Estratto della fonte =>
==================================================

Indagine su Glovo, allarme sfruttamento rider in FVG

La Procura di Milano ha disposto il controllo giudiziario di Foodinho-Glovo per l’ipotesi di caporalato aggravato. L’inchiesta riguarda circa 40 000 rider in tutta Italia, di cui 2 000 nel capoluogo lombardo.

Emanuel Oian, responsabile lavoro di Sinistra Italiana Friuli Venezia Giulia, ha collegato la vicenda alle condizioni dei rider regionali, che descrive con paghe incerte, ritmi imposti dagli algoritmi e assenza di tutele contrattuali.

Secondo gli atti della Procura, in alcuni casi le retribuzioni sarebbero state fino al 77 % sotto la soglia di povertà e oltre l’80 % inferiori ai minimi previsti dai contratti collettivi, in violazione dell’articolo 36 della Costituzione. Il provvedimento prevede la nomina di un amministratore giudiziario e l’obbligo di regolarizzare 40 000 lavoratori.

==================================================

Voci fornite =>
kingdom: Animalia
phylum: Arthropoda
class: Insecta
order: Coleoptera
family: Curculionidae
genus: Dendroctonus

==================================================

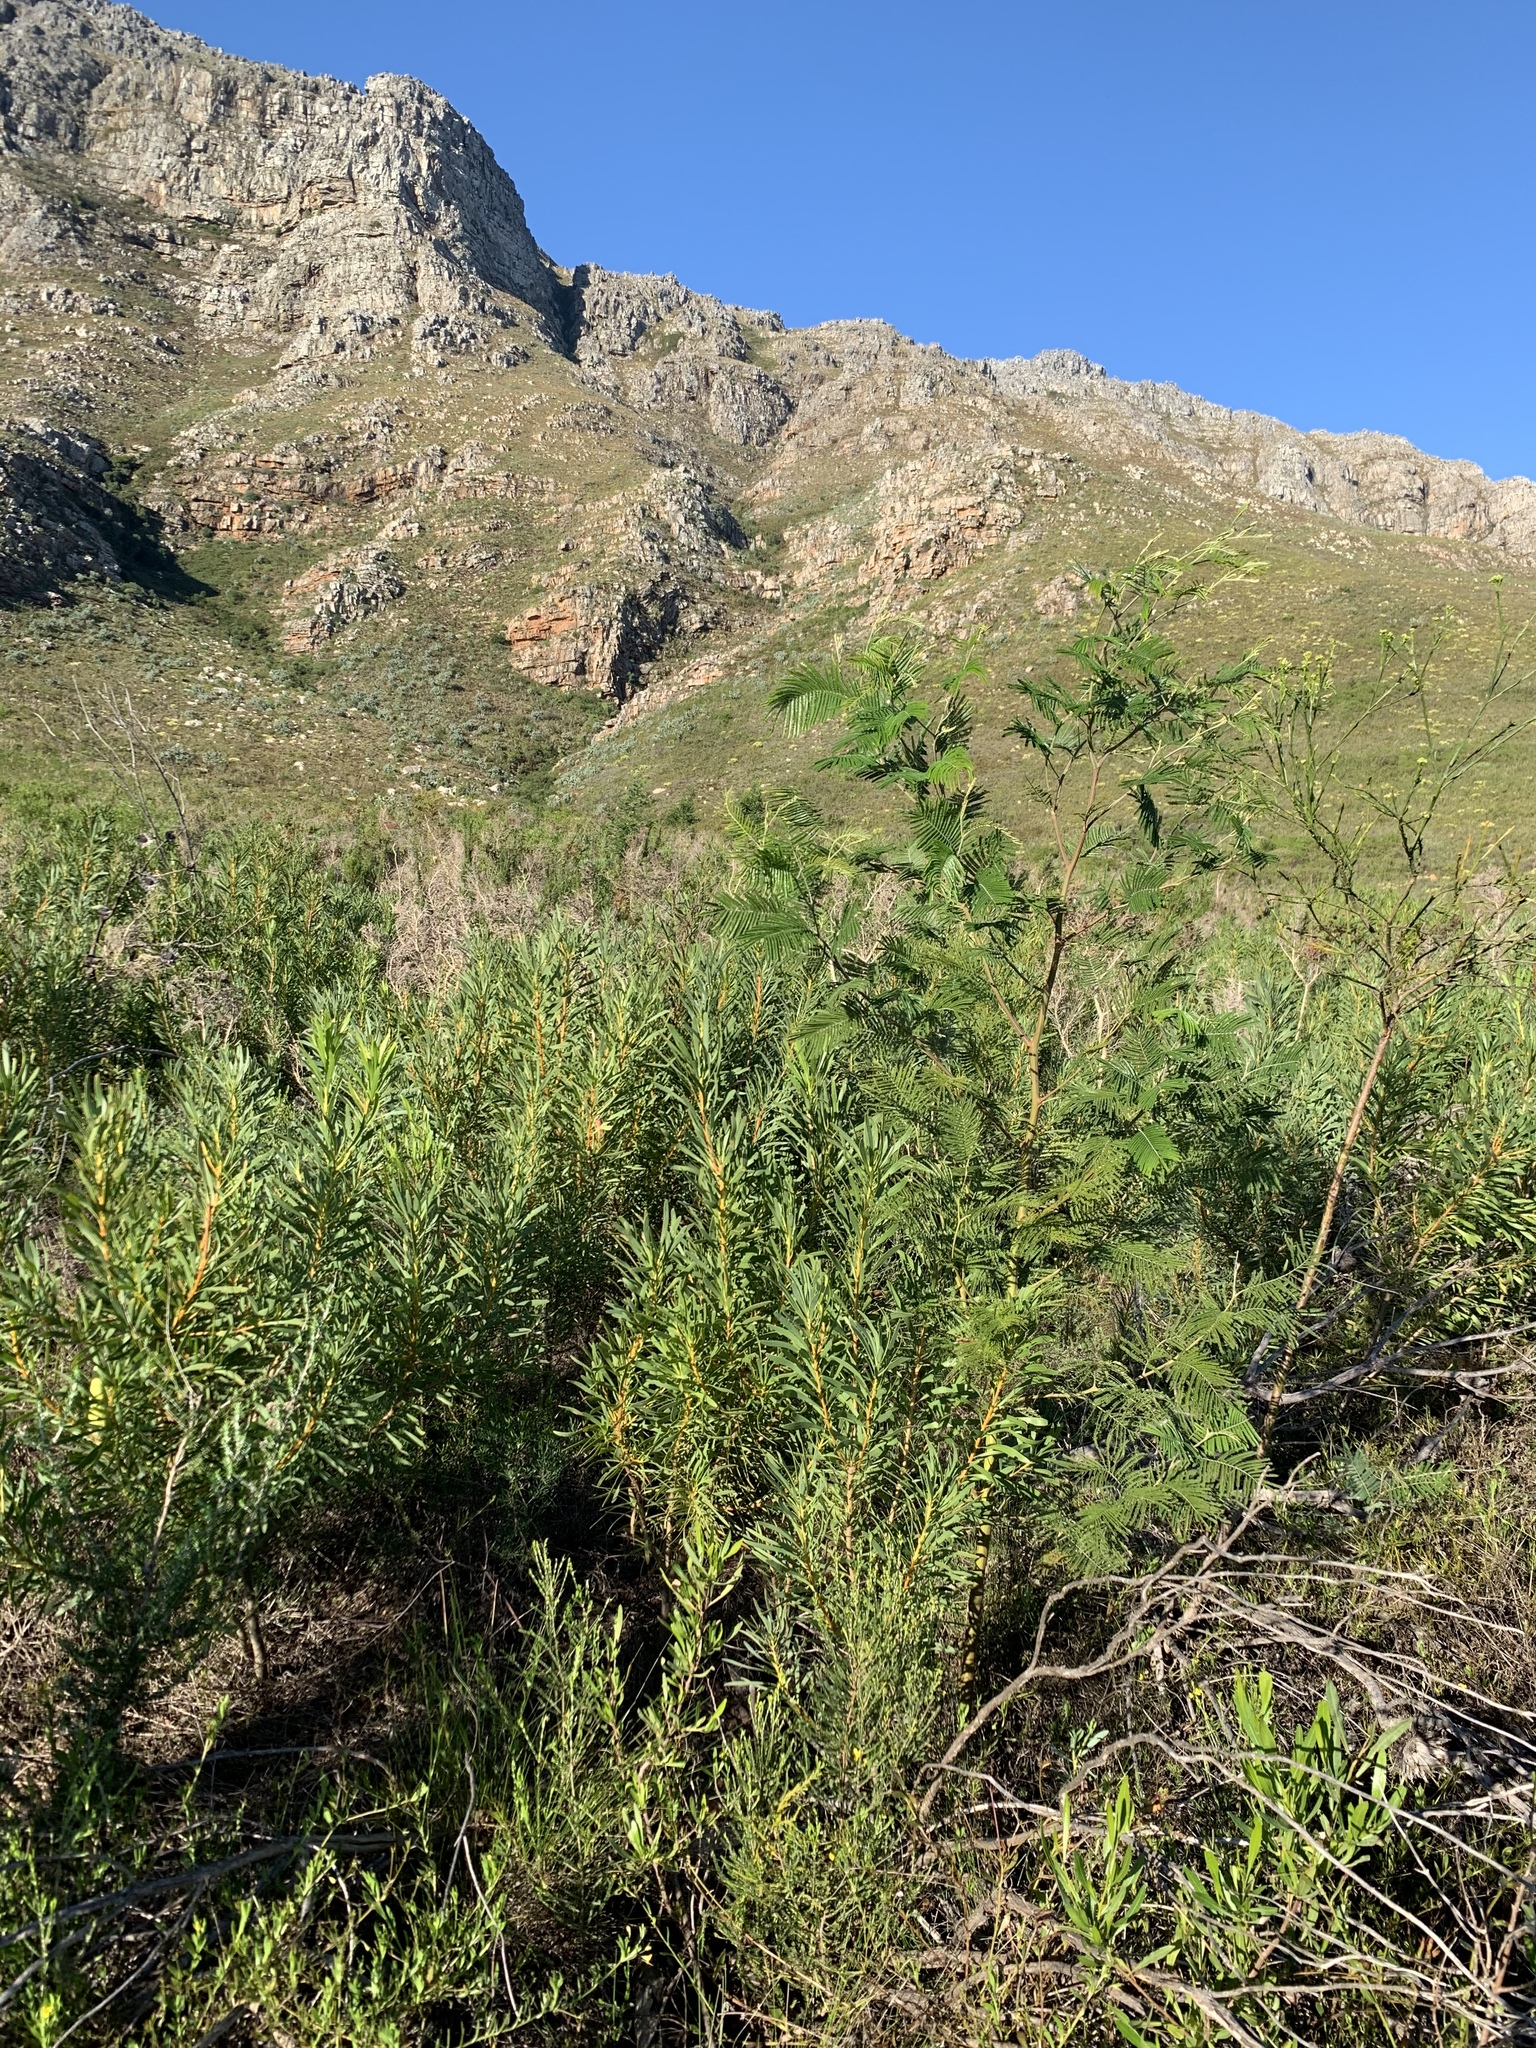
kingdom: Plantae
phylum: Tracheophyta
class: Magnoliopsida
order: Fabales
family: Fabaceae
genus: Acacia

==================================================

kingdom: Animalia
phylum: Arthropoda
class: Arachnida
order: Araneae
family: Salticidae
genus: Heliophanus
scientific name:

==================================================

Consegna => Puoi restituire senza alcuna modifica il passo dell'estratto su Glovo che parte dalle parole "La Procura di" e si ferma dopo "di tutele contrattuali."?

Esito del compito =>
La Procura di Milano ha disposto il controllo giudiziario di Foodinho-Glovo per l’ipotesi di caporalato aggravato. L’inchiesta riguarda circa 40 000 rider in tutta Italia, di cui 2 000 nel capoluogo lombardo.

Emanuel Oian, responsabile lavoro di Sinistra Italiana Friuli Venezia Giulia, ha collegato la vicenda alle condizioni dei rider regionali, che descrive con paghe incerte, ritmi imposti dagli algoritmi e assenza di tutele contrattuali.